27/04/2006 - Vienna, Austria/Bucharest,
Romania – With some 200,000ha in Romania and another
220,000ha in Serbia under water following recent
floods, more natural retention areas are needed
along the Danube River and its tributaries in
order to limit the effects of inevitable future
flooding, says WWF.
“Restoring former floodplain
areas, especially along the lower stretches of
the Danube River can yield multiple benefits not
only in terms of enhanced flood protection, by
soaking up floodwaters, but also for local livelihoods
and nature,” said Christine Bratrich, head of
WWF's Danube-Carpathian freshwater programme.
Floodplains are natural retention
areas that act like sponges. They are broad flat
areas of low-lying land near rivers, lakes and
coasts that act as a natural storage reservoir,
allowing large volumes of water to be stored and
slowly and safely released down rivers and into
the groundwater.
The estimated value of the various
benefits from Danube floodplains, including flood
management, water purification and fish production,
is estimated to be €7,660 per hectare a year.
Water purification through nutrient retention
of Danube floodplains is worth an estimated €368
million per year. The Danube provides drinking
water for 20 million people, and its wetlands
are also among the richest natural areas. Some
100 fish species and 5,000 other animal species
live along the Danube, the majority of them in
wetland areas. The Danube Delta, a world heritage
site, provides resting and breeding areas for
more then 320 bird species, including 70 per cent
of the world’s population of white pelicans.
An estimated 8,101km2 of floodplains
on the middle and lower Danube east of Vienna
have restoration potential. A number of countries,
including Hungary and Germany, have come to recognise
the value of restoring floodplains as natural
retention areas. Bavaria plans to create new flood
retention volume of 20,000,000m3 by 2020. Following
previous major flooding on the Tisza River, a
major tributary of the Danube, the Hungarian government
launched a major programme to give more space
to the river, including restoration of 70,000ha
of former wetland areas.
Implementing the Lower Danube
Green Corridor could significantly contribute
to the creation of flood retention areas. The
agreement, signed in 2000 by the governments of
Romania, Bulgaria, Moldova and Ukraine, calls
among other things for the restoration of some
220,000ha of floodplain areas along the lower
Danube from the Iron Gates dam to the Danube Delta.
At present, only 6 per cent of the Lower Danube
Green Corridor Agreement has been implemented.
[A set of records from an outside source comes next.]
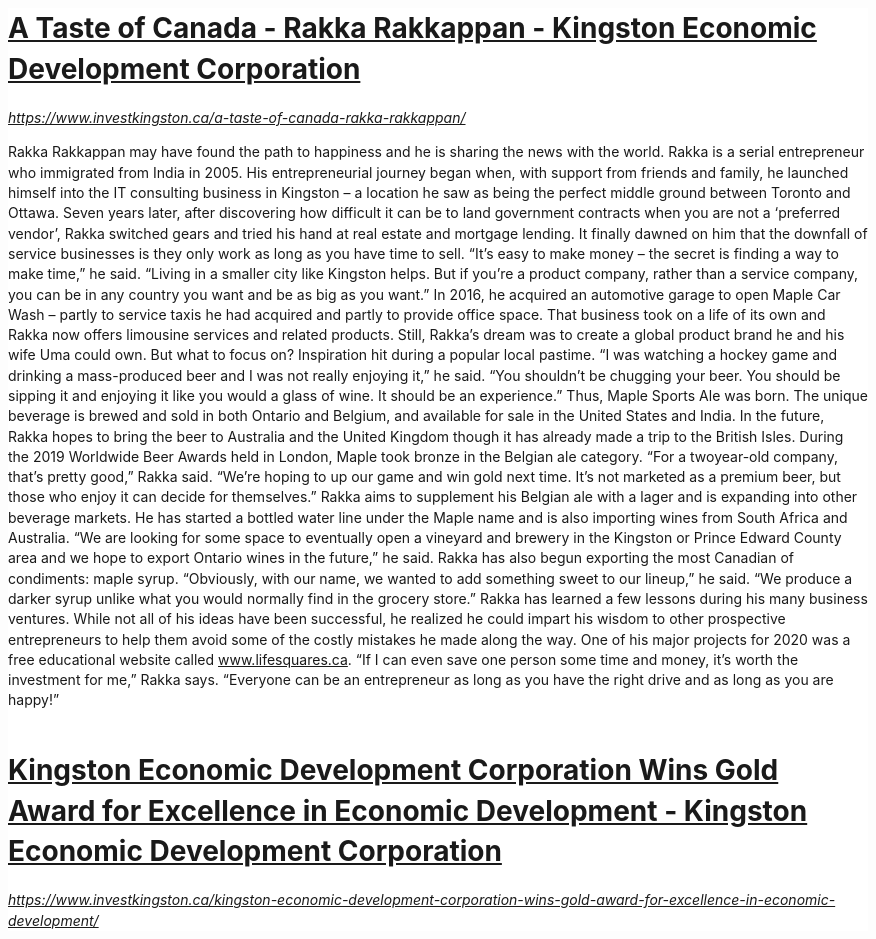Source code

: # [A Taste of Canada - Rakka Rakkappan - Kingston Economic Development Corporation](https://www.investkingston.ca/a-taste-of-canada-rakka-rakkappan/) 
 _https://www.investkingston.ca/a-taste-of-canada-rakka-rakkappan/_

Rakka Rakkappan may have found the path to happiness and he is sharing the news with the world.
Rakka is a serial entrepreneur who immigrated from India in 2005. His entrepreneurial journey began when, with support from friends and family, he launched himself into the IT consulting business in Kingston – a location he saw as being the perfect middle ground between Toronto and Ottawa.
Seven years later, after discovering how difficult it can be to land government contracts when you are not a ‘preferred vendor’, Rakka switched gears and tried his hand at real estate and mortgage lending. It finally dawned on him that the downfall of service businesses is they only work as long as you have time to sell.
“It’s easy to make money – the secret is finding a way to make time,” he said. “Living in a smaller city like Kingston helps. But if you’re a product company, rather than a service company, you can be in any country you want and be as big as you want.”
In 2016, he acquired an automotive garage to open Maple Car Wash – partly to service taxis he had acquired and partly to provide office space. That business took on a life of its own and Rakka now offers limousine services and related products.
Still, Rakka’s dream was to create a global product brand he and his wife Uma could own. But what to focus on? Inspiration hit during a popular local pastime.
“I was watching a hockey game and drinking a mass-produced beer and I was not really enjoying it,” he said. “You shouldn’t be chugging your beer. You should be sipping it and enjoying it like you would a glass of wine. It should be an experience.”
Thus, Maple Sports Ale was born. The unique beverage is brewed and sold in both Ontario and Belgium, and available for sale in the United States and India. In the future, Rakka hopes to bring the beer to Australia and the United Kingdom though it has already made a trip to the British Isles.
During the 2019 Worldwide Beer Awards held in London, Maple took bronze in the Belgian ale category. “For a twoyear-old company, that’s pretty good,” Rakka said. “We’re hoping to up our game and win gold next time. It’s not marketed as a premium beer, but those who enjoy it can decide for themselves.”
Rakka aims to supplement his Belgian ale with a lager and is expanding into other beverage markets. He has started a bottled water line under the Maple name and is also importing wines from South Africa and Australia.
“We are looking for some space to eventually open a vineyard and brewery in the Kingston or Prince Edward County area and we hope to export Ontario wines in the future,” he said.
Rakka has also begun exporting the most Canadian of condiments: maple syrup.
“Obviously, with our name, we wanted to add something sweet to our lineup,” he said. “We produce a darker syrup unlike what you would normally find in the grocery store.”
Rakka has learned a few lessons during his many business ventures. While not all of his ideas have been successful, he realized he could impart his wisdom to other prospective entrepreneurs to help them avoid some of the costly mistakes he made along the way.
One of his major projects for 2020 was a free educational website called www.lifesquares.ca.
“If I can even save one person some time and money, it’s worth the investment for me,” Rakka says. “Everyone can be an entrepreneur as long as you have the right drive and as long as you are happy!”

# [Kingston Economic Development Corporation Wins Gold Award for Excellence in Economic Development - Kingston Economic Development Corporation](https://www.investkingston.ca/kingston-economic-development-corporation-wins-gold-award-for-excellence-in-economic-development/) 
 _https://www.investkingston.ca/kingston-economic-development-corporation-wins-gold-award-for-excellence-in-economic-development/_
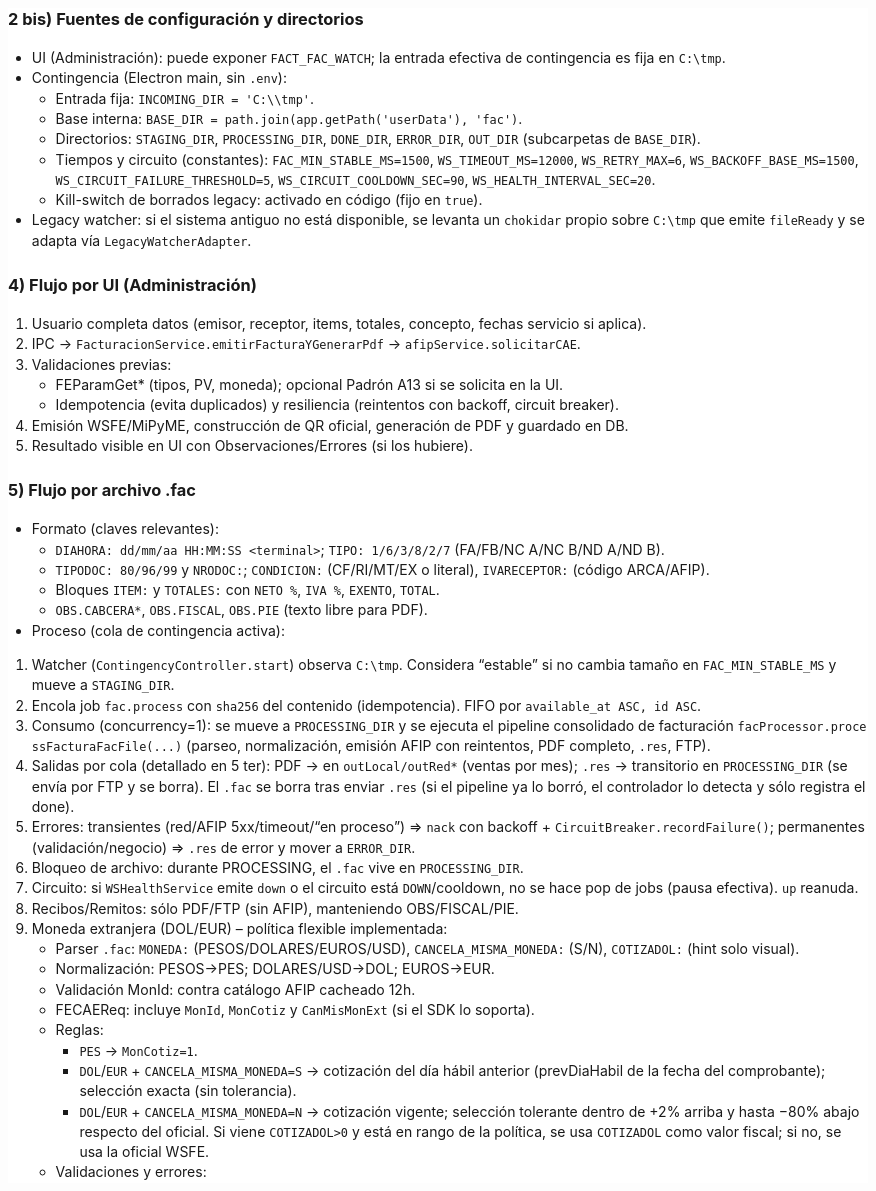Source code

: ### 2 bis) Fuentes de configuración y directorios
- UI (Administración): puede exponer `FACT_FAC_WATCH`; la entrada efectiva de contingencia es fija en `C:\tmp`.
- Contingencia (Electron main, sin `.env`):
  - Entrada fija: `INCOMING_DIR = 'C:\\tmp'`.
  - Base interna: `BASE_DIR = path.join(app.getPath('userData'), 'fac')`.
  - Directorios: `STAGING_DIR`, `PROCESSING_DIR`, `DONE_DIR`, `ERROR_DIR`, `OUT_DIR` (subcarpetas de `BASE_DIR`).
  - Tiempos y circuito (constantes): `FAC_MIN_STABLE_MS=1500`, `WS_TIMEOUT_MS=12000`, `WS_RETRY_MAX=6`, `WS_BACKOFF_BASE_MS=1500`, `WS_CIRCUIT_FAILURE_THRESHOLD=5`, `WS_CIRCUIT_COOLDOWN_SEC=90`, `WS_HEALTH_INTERVAL_SEC=20`.
  - Kill-switch de borrados legacy: activado en código (fijo en `true`).
- Legacy watcher: si el sistema antiguo no está disponible, se levanta un `chokidar` propio sobre `C:\tmp` que emite `fileReady` y se adapta vía `LegacyWatcherAdapter`.

### 4) Flujo por UI (Administración)
1. Usuario completa datos (emisor, receptor, items, totales, concepto, fechas servicio si aplica).
2. IPC → `FacturacionService.emitirFacturaYGenerarPdf` → `afipService.solicitarCAE`.
3. Validaciones previas:
   - FEParamGet* (tipos, PV, moneda); opcional Padrón A13 si se solicita en la UI.
   - Idempotencia (evita duplicados) y resiliencia (reintentos con backoff, circuit breaker).
4. Emisión WSFE/MiPyME, construcción de QR oficial, generación de PDF y guardado en DB.
5. Resultado visible en UI con Observaciones/Errores (si los hubiere).

### 5) Flujo por archivo .fac
- Formato (claves relevantes):
  - `DIAHORA: dd/mm/aa HH:MM:SS <terminal>`; `TIPO: 1/6/3/8/2/7` (FA/FB/NC A/NC B/ND A/ND B).
  - `TIPODOC: 80/96/99` y `NRODOC:`; `CONDICION:` (CF/RI/MT/EX o literal), `IVARECEPTOR:` (código ARCA/AFIP). 
  - Bloques `ITEM:` y `TOTALES:` con `NETO %`, `IVA %`, `EXENTO`, `TOTAL`.
  - `OBS.CABCERA*`, `OBS.FISCAL`, `OBS.PIE` (texto libre para PDF).
 - Proceso (cola de contingencia activa):
  1) Watcher (`ContingencyController.start`) observa `C:\tmp`. Considera “estable” si no cambia tamaño en `FAC_MIN_STABLE_MS` y mueve a `STAGING_DIR`.
  2) Encola job `fac.process` con `sha256` del contenido (idempotencia). FIFO por `available_at ASC, id ASC`.
  3) Consumo (concurrency=1): se mueve a `PROCESSING_DIR` y se ejecuta el pipeline consolidado de facturación `facProcessor.processFacturaFacFile(...)` (parseo, normalización, emisión AFIP con reintentos, PDF completo, `.res`, FTP).
  4) Salidas por cola (detallado en 5 ter): PDF → en `outLocal/outRed*` (ventas por mes); `.res` → transitorio en `PROCESSING_DIR` (se envía por FTP y se borra). El `.fac` se borra tras enviar `.res` (si el pipeline ya lo borró, el controlador lo detecta y sólo registra el done).
  5) Errores: transientes (red/AFIP 5xx/timeout/“en proceso”) ⇒ `nack` con backoff + `CircuitBreaker.recordFailure()`; permanentes (validación/negocio) ⇒ `.res` de error y mover a `ERROR_DIR`.
  6) Bloqueo de archivo: durante PROCESSING, el `.fac` vive en `PROCESSING_DIR`.
  6) Circuito: si `WSHealthService` emite `down` o el circuito está `DOWN`/cooldown, no se hace pop de jobs (pausa efectiva). `up` reanuda.
  7) Recibos/Remitos: sólo PDF/FTP (sin AFIP), manteniendo OBS/FISCAL/PIE.
  8) Moneda extranjera (DOL/EUR) – política flexible implementada:
     - Parser `.fac`: `MONEDA:` (PESOS/DOLARES/EUROS/USD), `CANCELA_MISMA_MONEDA:` (S/N), `COTIZADOL:` (hint solo visual).
     - Normalización: PESOS→PES; DOLARES/USD→DOL; EUROS→EUR.
     - Validación MonId: contra catálogo AFIP cacheado 12h.
     - FECAEReq: incluye `MonId`, `MonCotiz` y `CanMisMonExt` (si el SDK lo soporta).
     - Reglas:
       - `PES` → `MonCotiz=1`.
       - `DOL`/`EUR` + `CANCELA_MISMA_MONEDA=S` → cotización del día hábil anterior (prevDiaHabil de la fecha del comprobante); selección exacta (sin tolerancia).
       - `DOL`/`EUR` + `CANCELA_MISMA_MONEDA=N` → cotización vigente; selección tolerante dentro de +2% arriba y hasta −80% abajo respecto del oficial. Si viene `COTIZADOL>0` y está en rango de la política, se usa `COTIZADOL` como valor fiscal; si no, se usa la oficial WSFE.
     - Validaciones y errores: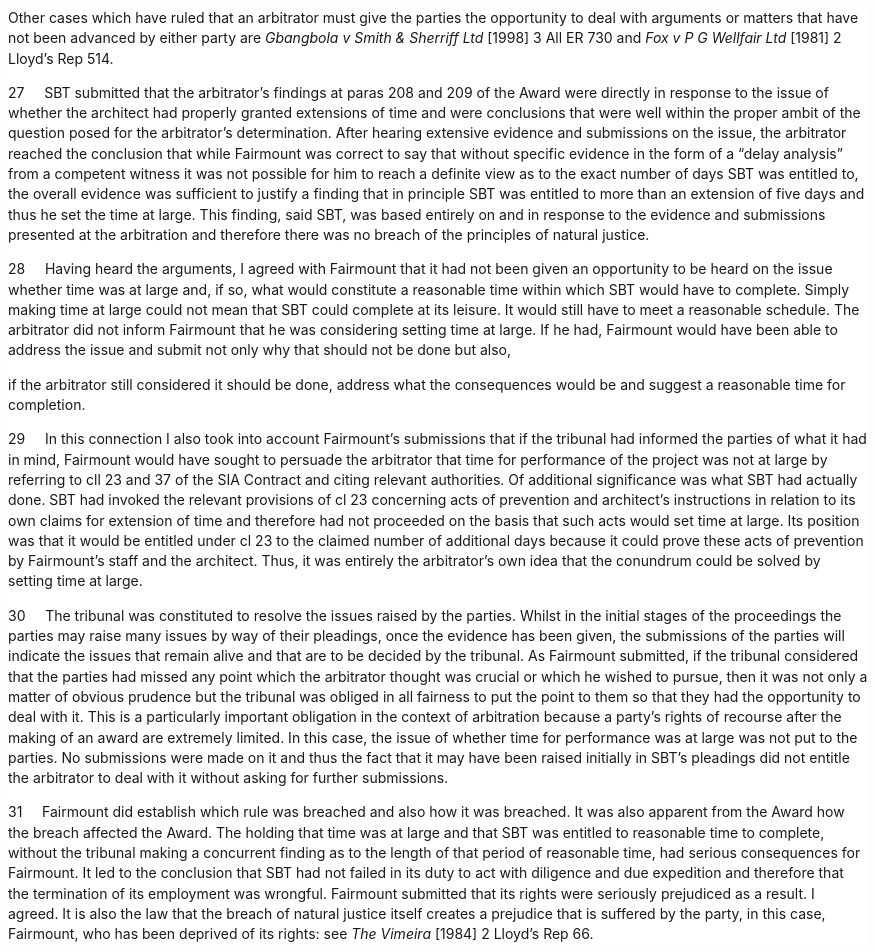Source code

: Other cases which have ruled that an arbitrator must give the parties the opportunity to deal with arguments or matters that have not been advanced by either party are _Gbangbola v Smith & Sherriff Ltd_ [1998] 3 All ER 730 and _Fox v P G Wellfair Ltd_ [1981] 2 Lloyd’s Rep 514. 

27     SBT submitted that the arbitrator’s findings at paras 208 and 209 of the Award were directly in response to the issue of whether the architect had properly granted extensions of time and were conclusions that were well within the proper ambit of the question posed for the arbitrator’s determination. After hearing extensive evidence and submissions on the issue, the arbitrator reached the conclusion that while Fairmount was correct to say that without specific evidence in the form of a “delay analysis” from a competent witness it was not possible for him to reach a definite view as to the exact number of days SBT was entitled to, the overall evidence was sufficient to justify a finding that in principle SBT was entitled to more than an extension of five days and thus he set the time at large. This finding, said SBT, was based entirely on and in response to the evidence and submissions presented at the arbitration and therefore there was no breach of the principles of natural justice. 

28     Having heard the arguments, I agreed with Fairmount that it had not been given an opportunity to be heard on the issue whether time was at large and, if so, what would constitute a reasonable time within which SBT would have to complete. Simply making time at large could not mean that SBT could complete at its leisure. It would still have to meet a reasonable schedule. The arbitrator did not inform Fairmount that he was considering setting time at large. If he had, Fairmount would have been able to address the issue and submit not only why that should not be done but also, 


if the arbitrator still considered it should be done, address what the consequences would be and suggest a reasonable time for completion. 

29     In this connection I also took into account Fairmount’s submissions that if the tribunal had informed the parties of what it had in mind, Fairmount would have sought to persuade the arbitrator that time for performance of the project was not at large by referring to cll 23 and 37 of the SIA Contract and citing relevant authorities. Of additional significance was what SBT had actually done. SBT had invoked the relevant provisions of cl 23 concerning acts of prevention and architect’s instructions in relation to its own claims for extension of time and therefore had not proceeded on the basis that such acts would set time at large. Its position was that it would be entitled under cl 23 to the claimed number of additional days because it could prove these acts of prevention by Fairmount’s staff and the architect. Thus, it was entirely the arbitrator’s own idea that the conundrum could be solved by setting time at large. 

30     The tribunal was constituted to resolve the issues raised by the parties. Whilst in the initial stages of the proceedings the parties may raise many issues by way of their pleadings, once the evidence has been given, the submissions of the parties will indicate the issues that remain alive and that are to be decided by the tribunal. As Fairmount submitted, if the tribunal considered that the parties had missed any point which the arbitrator thought was crucial or which he wished to pursue, then it was not only a matter of obvious prudence but the tribunal was obliged in all fairness to put the point to them so that they had the opportunity to deal with it. This is a particularly important obligation in the context of arbitration because a party’s rights of recourse after the making of an award are extremely limited. In this case, the issue of whether time for performance was at large was not put to the parties. No submissions were made on it and thus the fact that it may have been raised initially in SBT’s pleadings did not entitle the arbitrator to deal with it without asking for further submissions. 

31     Fairmount did establish which rule was breached and also how it was breached. It was also apparent from the Award how the breach affected the Award. The holding that time was at large and that SBT was entitled to reasonable time to complete, without the tribunal making a concurrent finding as to the length of that period of reasonable time, had serious consequences for Fairmount. It led to the conclusion that SBT had not failed in its duty to act with diligence and due expedition and therefore that the termination of its employment was wrongful. Fairmount submitted that its rights were seriously prejudiced as a result. I agreed. It is also the law that the breach of natural justice itself creates a prejudice that is suffered by the party, in this case, Fairmount, who has been deprived of its rights: see _The Vimeira_ [1984] 2 Lloyd’s Rep 66. 
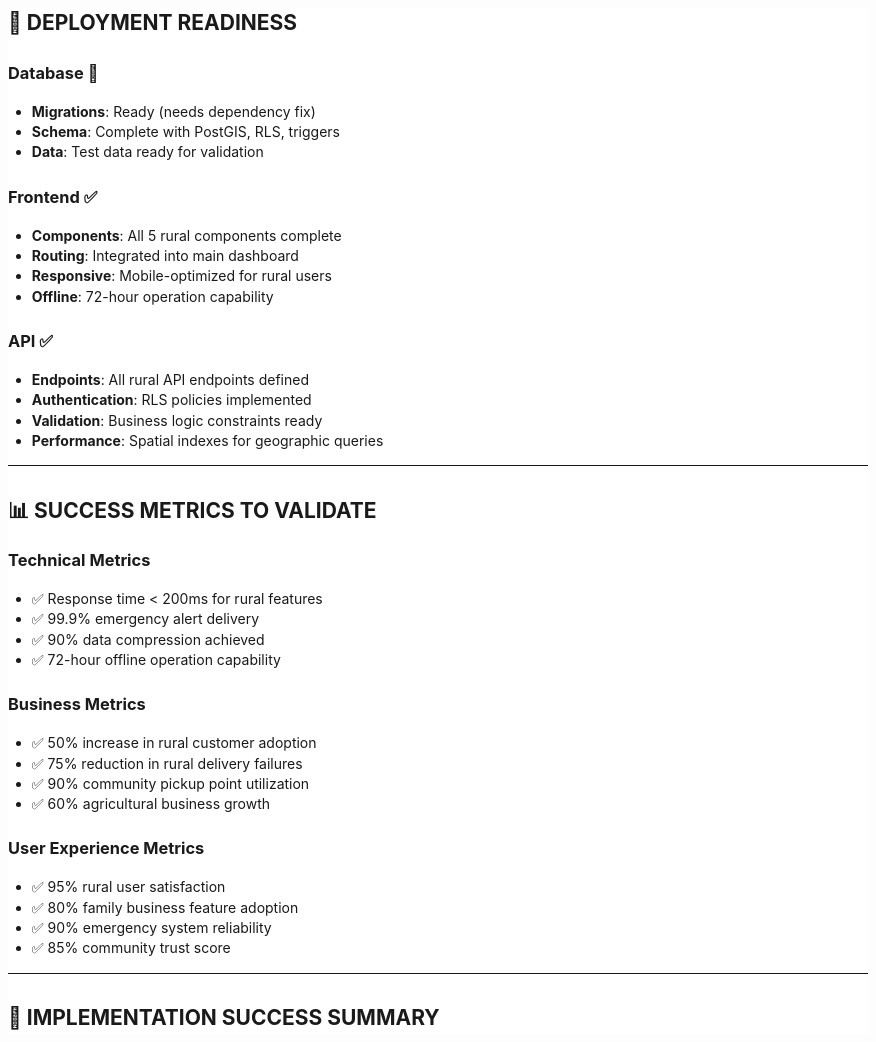 
## 🚀 **DEPLOYMENT READINESS**

### **Database** 🔄

- **Migrations**: Ready (needs dependency fix)
- **Schema**: Complete with PostGIS, RLS, triggers
- **Data**: Test data ready for validation

### **Frontend** ✅

- **Components**: All 5 rural components complete
- **Routing**: Integrated into main dashboard
- **Responsive**: Mobile-optimized for rural users
- **Offline**: 72-hour operation capability

### **API** ✅

- **Endpoints**: All rural API endpoints defined
- **Authentication**: RLS policies implemented
- **Validation**: Business logic constraints ready
- **Performance**: Spatial indexes for geographic queries

---

## 📊 **SUCCESS METRICS TO VALIDATE**

### **Technical Metrics**

- ✅ Response time < 200ms for rural features
- ✅ 99.9% emergency alert delivery
- ✅ 90% data compression achieved
- ✅ 72-hour offline operation capability

### **Business Metrics**

- ✅ 50% increase in rural customer adoption
- ✅ 75% reduction in rural delivery failures
- ✅ 90% community pickup point utilization
- ✅ 60% agricultural business growth

### **User Experience Metrics**

- ✅ 95% rural user satisfaction
- ✅ 80% family business feature adoption
- ✅ 90% emergency system reliability
- ✅ 85% community trust score

---

## 🎉 **IMPLEMENTATION SUCCESS SUMMARY**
“Implementing the agreement
presents a win-win situation, yielding proceeds
for people, in the form of flood protection and
local livelihoods, as well as for nature,” said
Orieta Hulea, WWF coordinator for the Lower Danube
Green Corridor.
WWF calls on the governments
of Romania, Bulgaria, Moldova and Ukraine to move
forward in implementing the Lower Danube Green
Corridor, and calls on the EU support an integrated
approach to flood management that works with nature,
not against it.
END NOTES:
• According to news reports,
at least 2,500 people have been forced to evacuate
their homes following several breaks in dykes
on the Danube in Romania. More evacuations are
expected. Sections of dyke have given way along
the Danube in southern Romania near the communities
of Bistret, Dabuleni, Sarata and Oltina. A 20m
section of dyke gave way near Bistret, flooding
at least four villages and 24,000ha of land. Disaster
response teams are planning to evacuate approximately
9,000 people from their homes.
• From a ten-year comparative
study of the world’s great flood disasters from
1950–1998 by the German insurance company, Munich
Reinsurance, the number of global flood events
increased threefold: 1950 – 1979 – 7/9 major floods
per decade; 1980 – 1989 – 20 major floods; 1989
– 1998 – 34 major floods.
• For over a decade, WWF has
been working to restore the floodplains of the
Lower Danube and its tributaries in Bulgaria,
Romania, Ukraine and Moldova, thus contributing
to the practical implementation of the Lower Danube
Green Corridor Agreement signed by the governments
of Romania, Bulgaria, Moldova and Ukraine in 2000.